§ **Dataset rows**:
☆ ☆ ☆ ☆ ☆
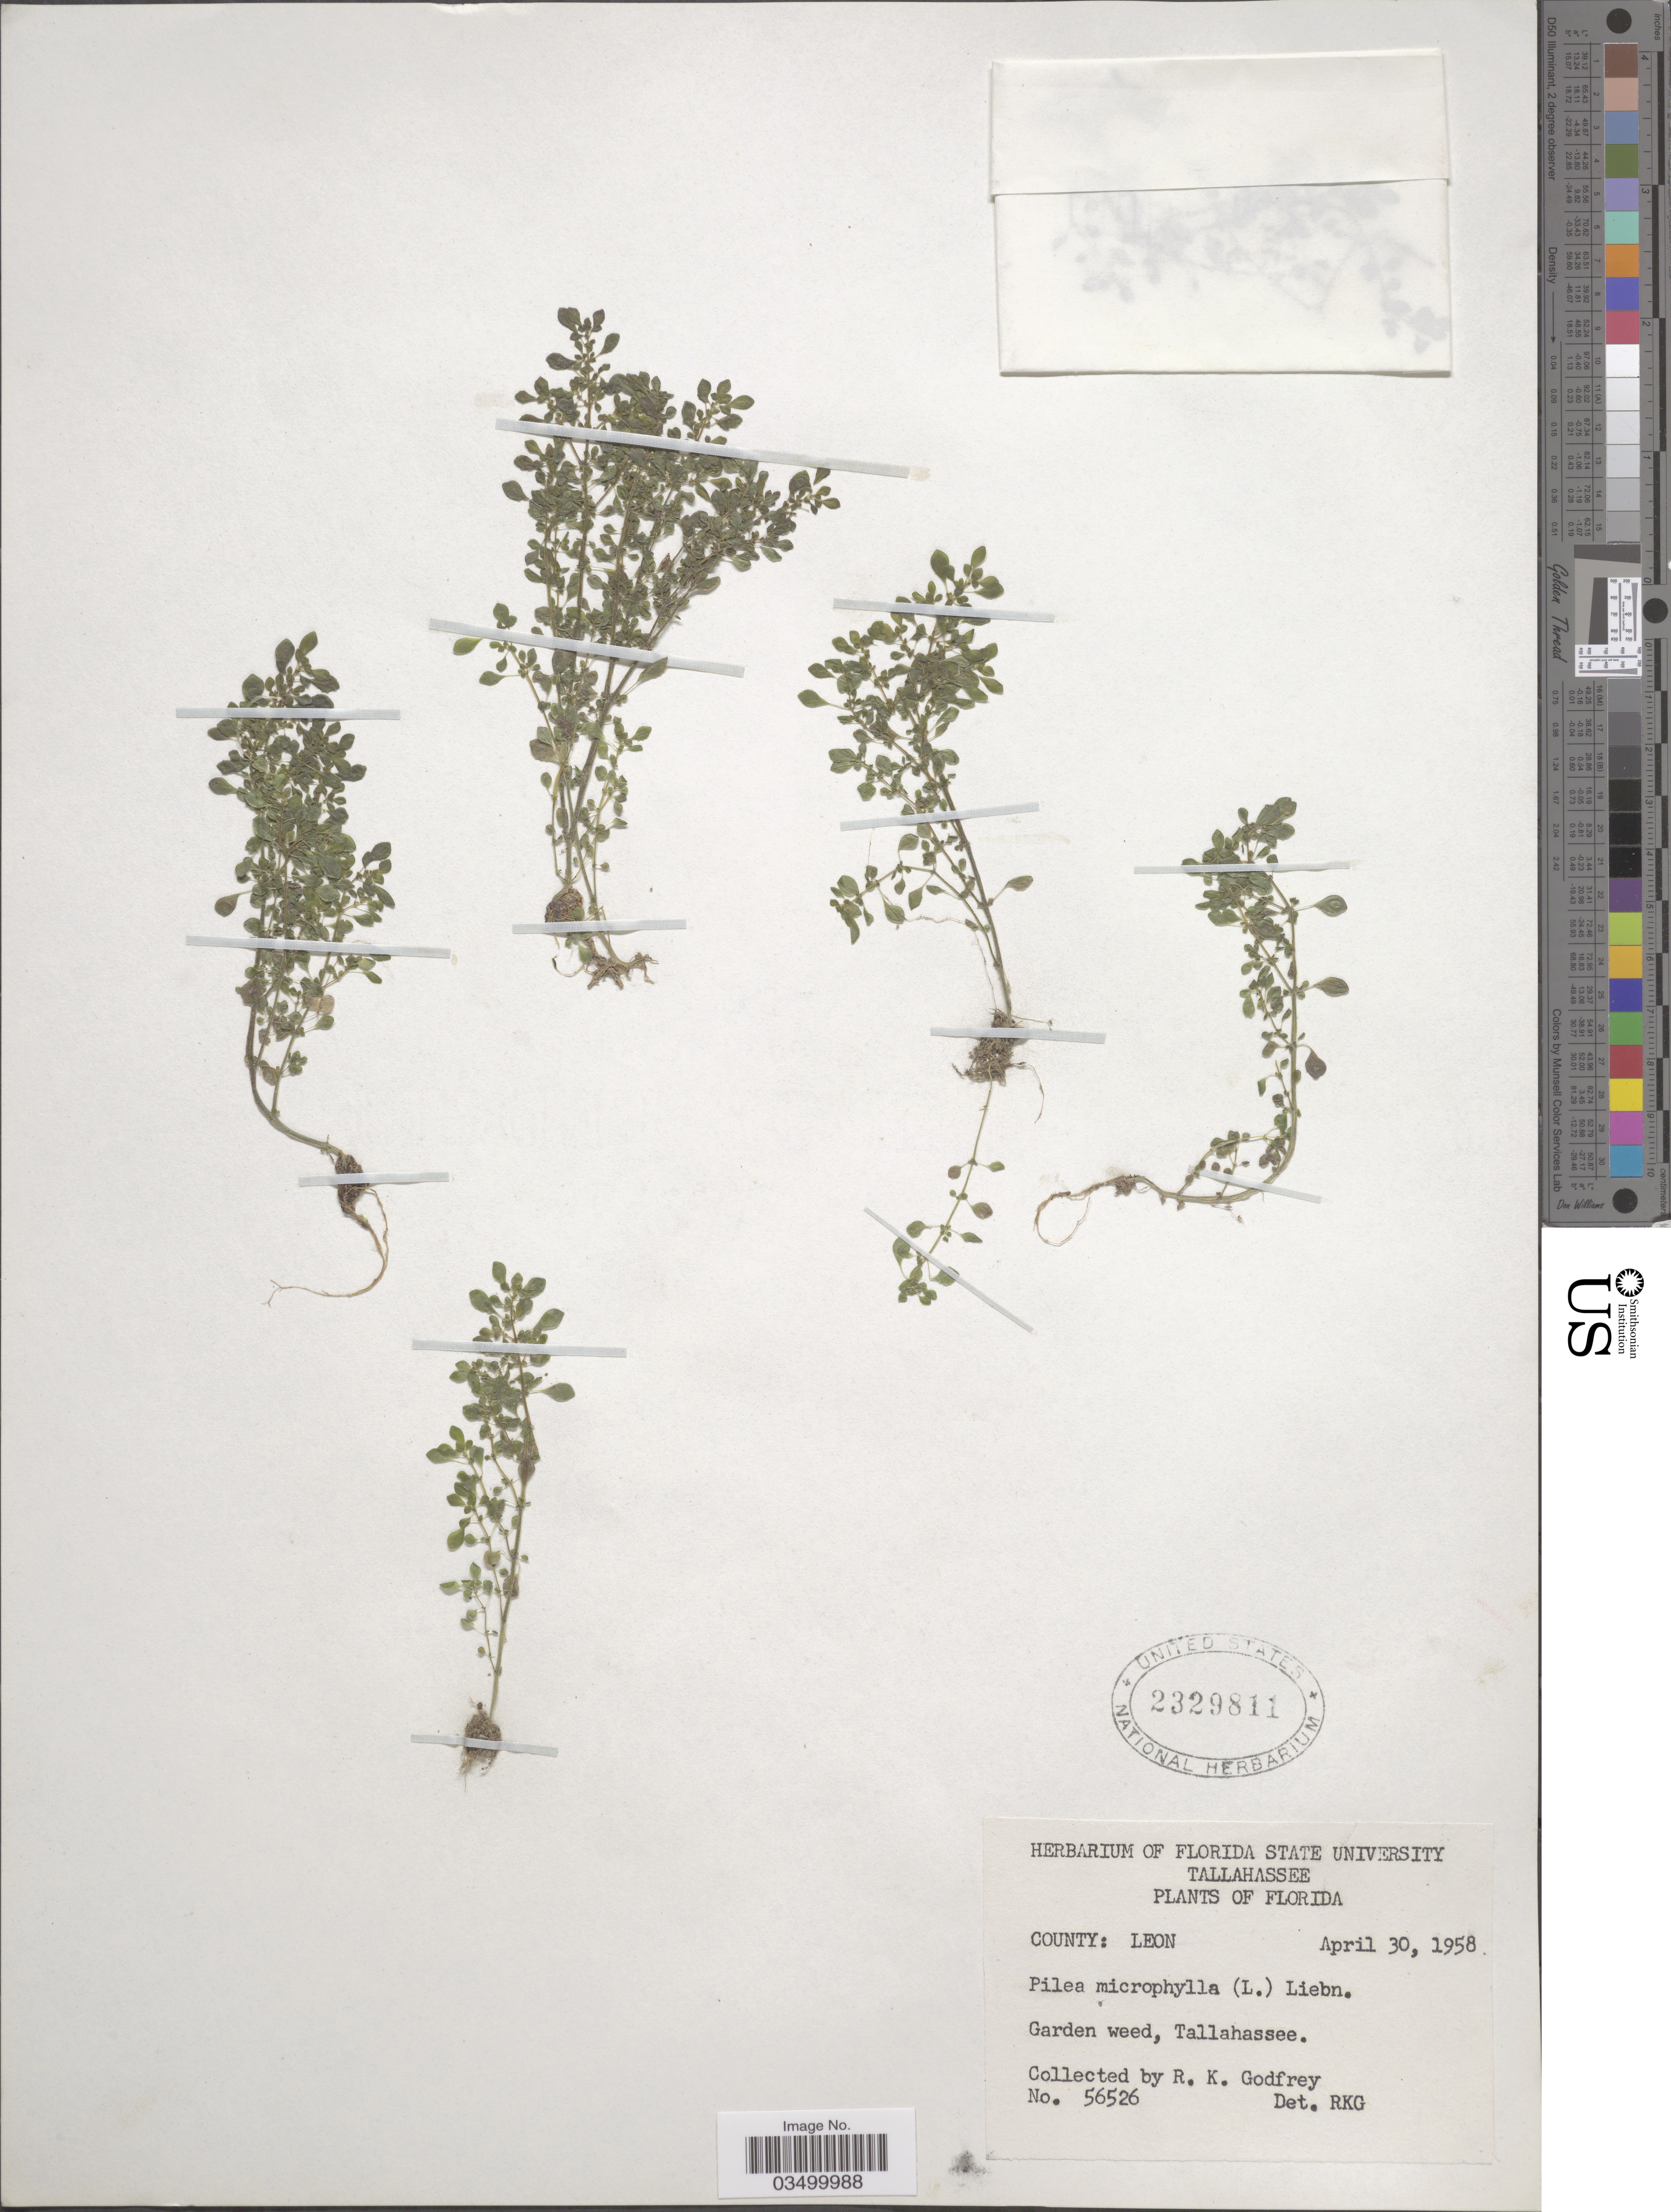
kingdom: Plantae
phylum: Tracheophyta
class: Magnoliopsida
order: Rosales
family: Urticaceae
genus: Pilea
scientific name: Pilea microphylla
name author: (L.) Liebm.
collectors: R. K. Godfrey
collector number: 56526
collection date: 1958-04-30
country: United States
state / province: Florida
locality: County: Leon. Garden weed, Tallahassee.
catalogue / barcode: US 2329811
☆ ☆ ☆ ☆ ☆
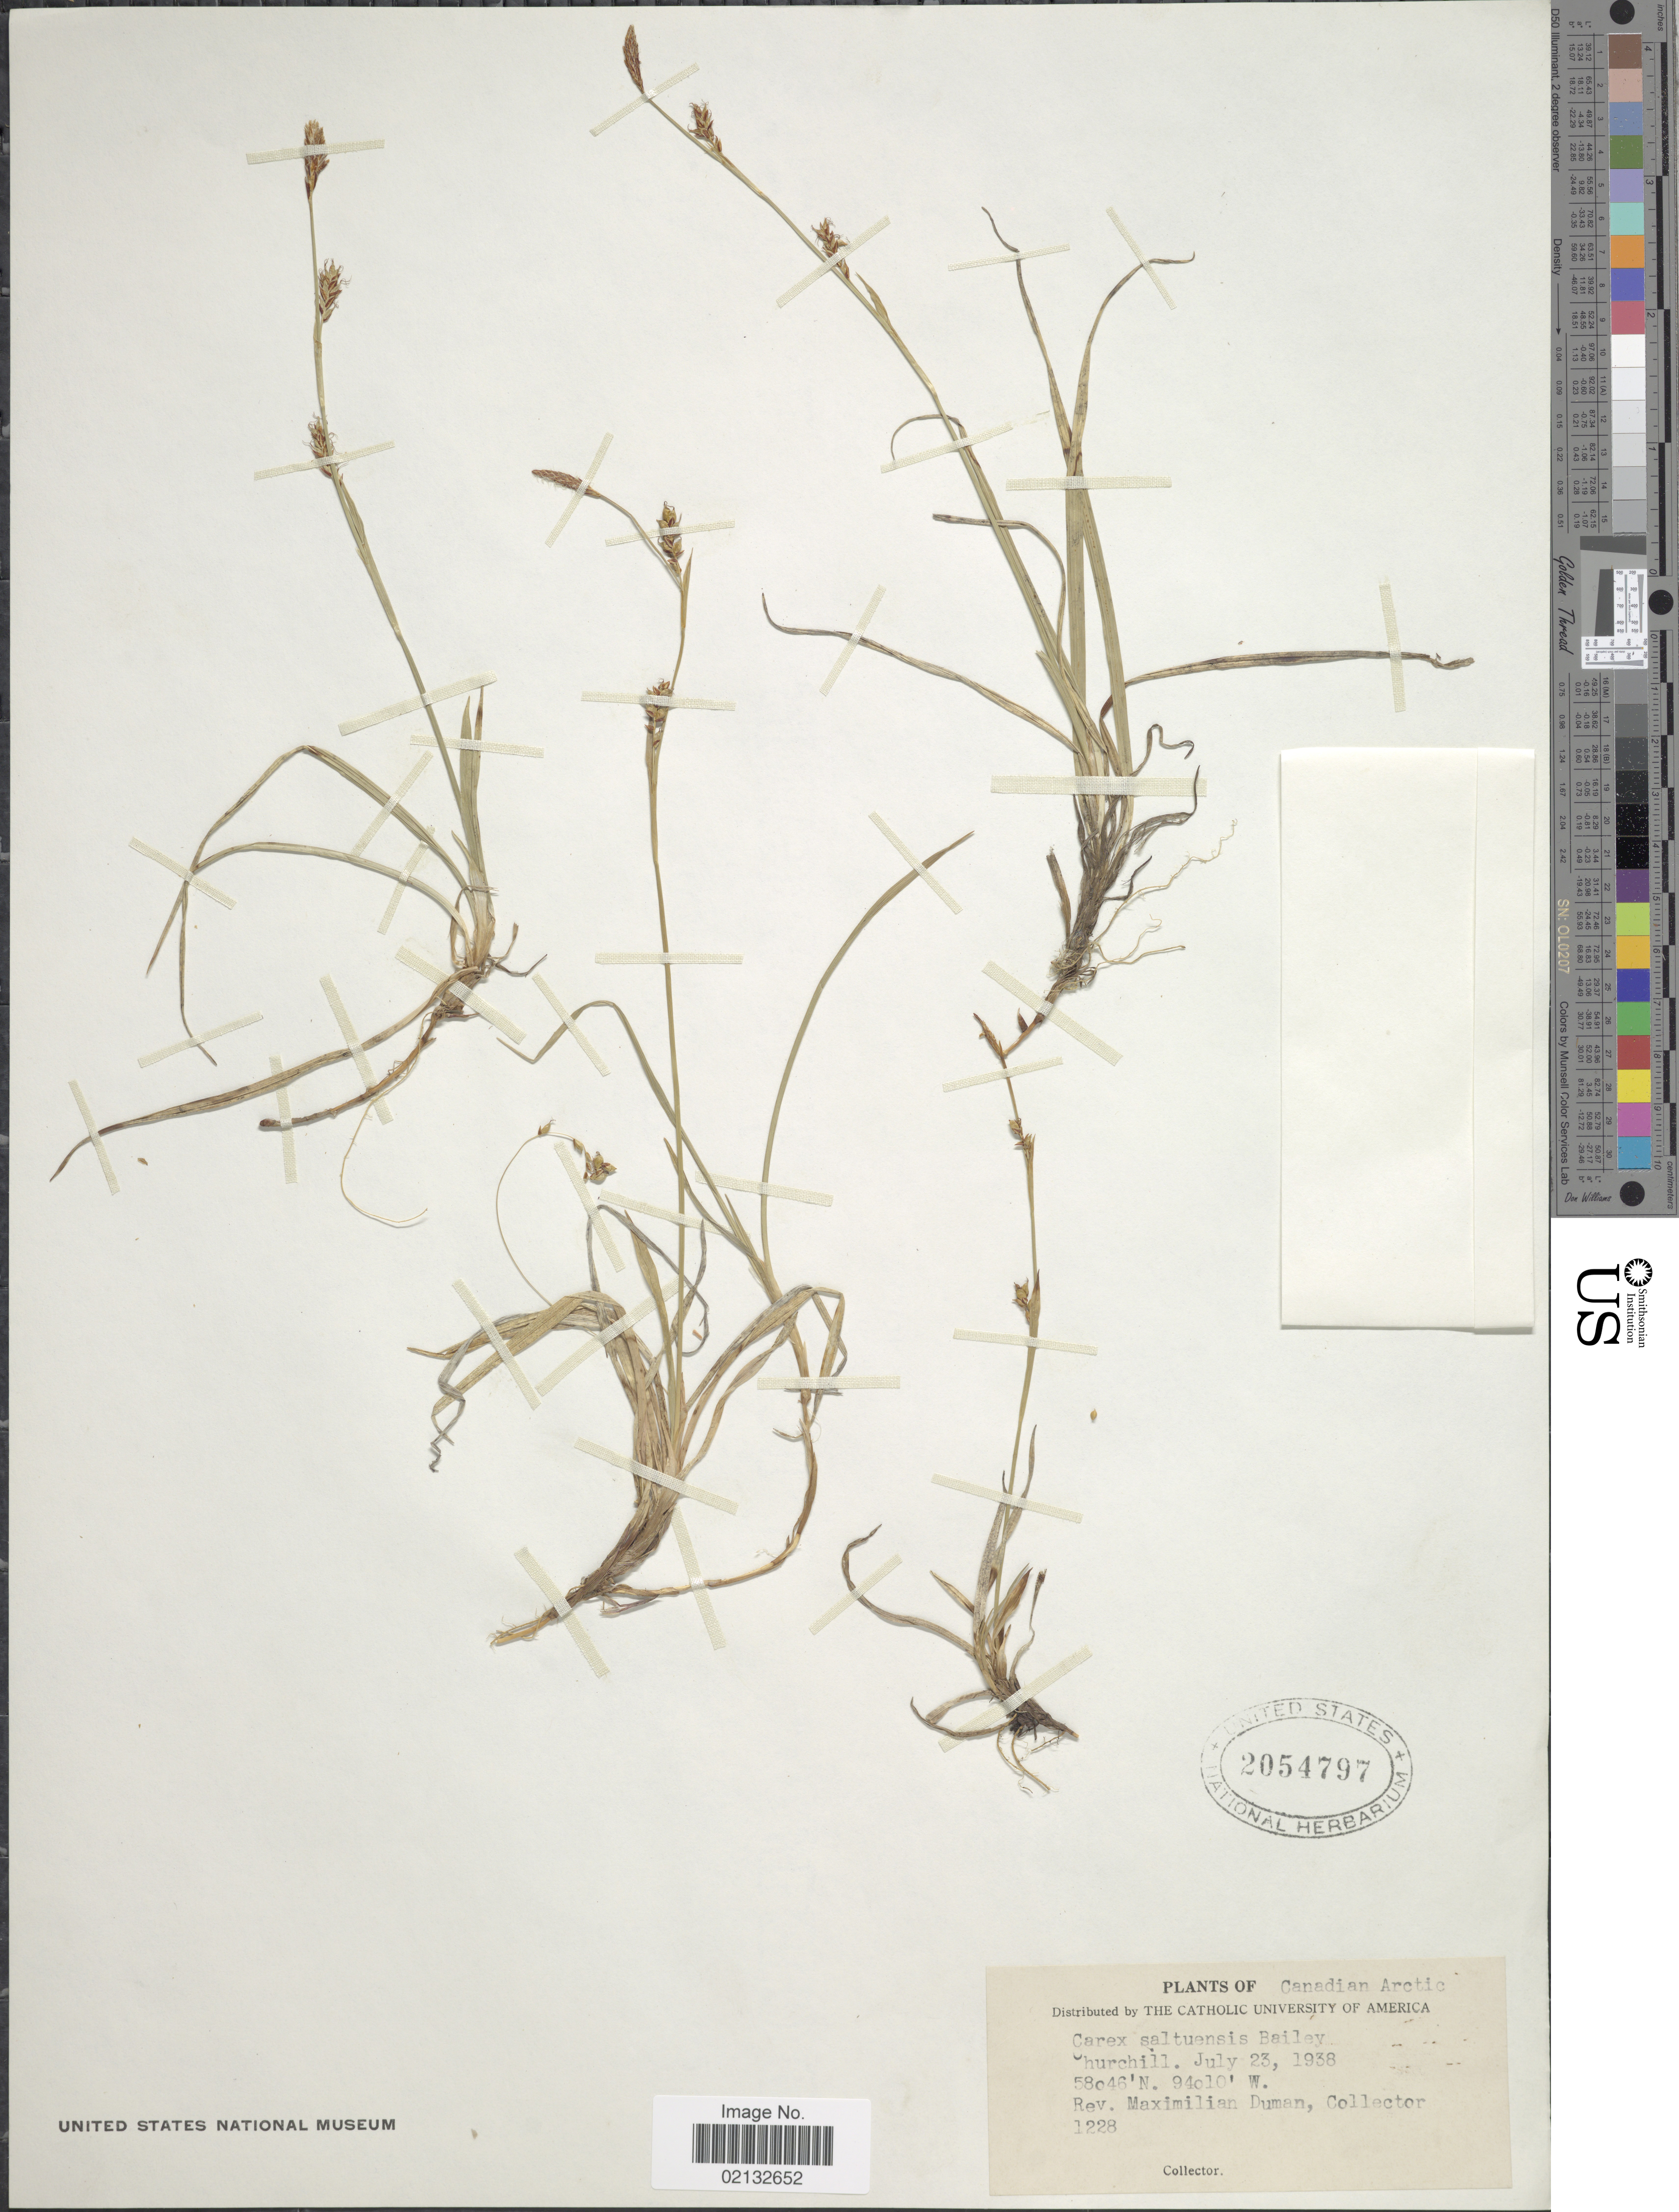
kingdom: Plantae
☆ ☆ ☆ ☆ ☆
§ **Given problem**: Lay out the lines of the records above as a JSON list of strings, one string per line with blank lines omitted, starting at the line containing "genus: Pilea" and ending at the line containing "locality: County: Leon.".

§ **Answer to this task**:
[
  "genus: Pilea",
  "scientific name: Pilea microphylla",
  "name author: (L.) Liebm.",
  "collectors: R. K. Godfrey",
  "collector number: 56526",
  "collection date: 1958-04-30",
  "country: United States",
  "state / province: Florida",
  "locality: County: Leon. Garden weed, Tallahassee."
]